(EXERCISE BRIEF) Filter the records below, keeping only the lines that contain the word "açıldı". Copy each of those lines in full.

(DATA EXCERPTS)
***

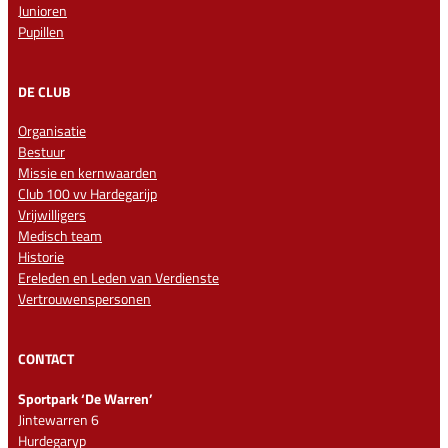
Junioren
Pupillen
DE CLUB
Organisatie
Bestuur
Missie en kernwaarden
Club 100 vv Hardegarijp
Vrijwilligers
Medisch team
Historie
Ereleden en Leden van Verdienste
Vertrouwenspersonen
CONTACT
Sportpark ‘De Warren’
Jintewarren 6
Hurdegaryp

***

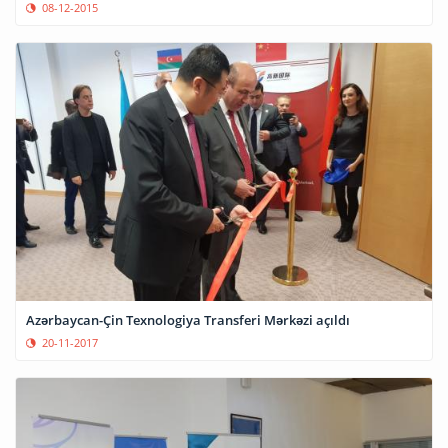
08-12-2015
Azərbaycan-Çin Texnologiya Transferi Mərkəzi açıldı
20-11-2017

***

(OUTPUT OF THE TASK)
Azərbaycan-Çin Texnologiya Transferi Mərkəzi açıldı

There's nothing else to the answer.